Opinion
Submitted September 14, 2001.
October 9, 2001.
In a proceeding pursuant to Insurance Law § 5218 for leave to bring an action against the Motor Vehicle Accident Indemnification Corporation, the petitioner appeals from an order of the Supreme Court, Kings County (Dowd, J.), dated December 8, 2000, which denied the application.
Laurence E. Jacobson, P.C., New York, N.Y., for appellant.
James F. Carroll, Suffern, N.Y., for respondent.
Before: GABRIEL M. KRAUSMAN, J.P., SONDRA MILLER, WILLIAM D. FRIEDMANN and ROBERT W. SCHMIDT, JJ.
DECISION ORDER
ORDERED that the order is affirmed, with costs.
The record fails to establish that the identities of the motor vehicle and the owner and operator involved in this hit-and-run accident were unknown or not ascertainable through reasonable efforts (see, Insurance Law § 5218[a], [b][5]).

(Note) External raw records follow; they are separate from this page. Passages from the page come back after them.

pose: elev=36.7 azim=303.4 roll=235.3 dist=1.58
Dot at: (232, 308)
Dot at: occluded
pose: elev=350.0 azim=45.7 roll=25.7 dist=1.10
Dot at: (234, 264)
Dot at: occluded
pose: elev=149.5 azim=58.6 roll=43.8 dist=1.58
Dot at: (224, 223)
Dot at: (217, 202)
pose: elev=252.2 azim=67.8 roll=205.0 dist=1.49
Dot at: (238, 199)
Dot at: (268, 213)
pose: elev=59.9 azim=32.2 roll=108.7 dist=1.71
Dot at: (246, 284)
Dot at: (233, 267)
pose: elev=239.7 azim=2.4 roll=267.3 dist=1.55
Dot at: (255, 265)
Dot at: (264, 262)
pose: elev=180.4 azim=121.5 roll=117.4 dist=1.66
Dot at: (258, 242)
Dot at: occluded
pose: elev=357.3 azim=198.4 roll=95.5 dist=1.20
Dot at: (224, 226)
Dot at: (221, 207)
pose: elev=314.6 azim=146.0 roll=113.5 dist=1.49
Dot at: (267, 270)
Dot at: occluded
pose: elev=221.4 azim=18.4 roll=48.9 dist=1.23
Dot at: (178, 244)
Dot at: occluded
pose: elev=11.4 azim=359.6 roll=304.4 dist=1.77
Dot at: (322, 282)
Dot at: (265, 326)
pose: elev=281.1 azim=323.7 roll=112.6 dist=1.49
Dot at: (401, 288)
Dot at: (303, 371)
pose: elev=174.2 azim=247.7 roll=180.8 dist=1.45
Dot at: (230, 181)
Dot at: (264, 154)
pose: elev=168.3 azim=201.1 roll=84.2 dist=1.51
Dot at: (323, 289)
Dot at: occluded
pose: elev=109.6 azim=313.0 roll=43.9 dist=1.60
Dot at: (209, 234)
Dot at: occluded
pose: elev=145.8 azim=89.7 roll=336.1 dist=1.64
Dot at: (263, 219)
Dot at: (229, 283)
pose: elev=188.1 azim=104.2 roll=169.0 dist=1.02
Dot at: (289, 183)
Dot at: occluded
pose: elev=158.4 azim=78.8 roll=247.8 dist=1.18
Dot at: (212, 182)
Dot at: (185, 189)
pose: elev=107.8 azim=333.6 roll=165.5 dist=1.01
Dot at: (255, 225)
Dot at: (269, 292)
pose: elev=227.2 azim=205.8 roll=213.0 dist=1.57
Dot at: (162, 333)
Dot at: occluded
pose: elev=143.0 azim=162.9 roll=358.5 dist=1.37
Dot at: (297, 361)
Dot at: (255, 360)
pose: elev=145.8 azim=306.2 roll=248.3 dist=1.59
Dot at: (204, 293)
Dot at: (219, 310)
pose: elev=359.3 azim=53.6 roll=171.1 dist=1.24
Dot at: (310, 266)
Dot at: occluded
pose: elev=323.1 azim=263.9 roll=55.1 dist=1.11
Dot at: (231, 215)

As found by the Supreme Court, the identities of an eyewitness and a passenger in the alleged offending vehicle were noted in the police accident report. The petitioner failed to show that he undertook "all reasonable efforts" to obtain the testimony of these witnesses and which may have assisted him in identifying the offending vehicle. Accordingly, the Supreme Court correctly found that there was no basis for permitting an action against MVAIC (see, Matter of Troches v. Motor Vehicle Acc. Indemnification Corp., 171 A.D.2d 873; Villanueva v. Muniz, 136 A.D.2d 546).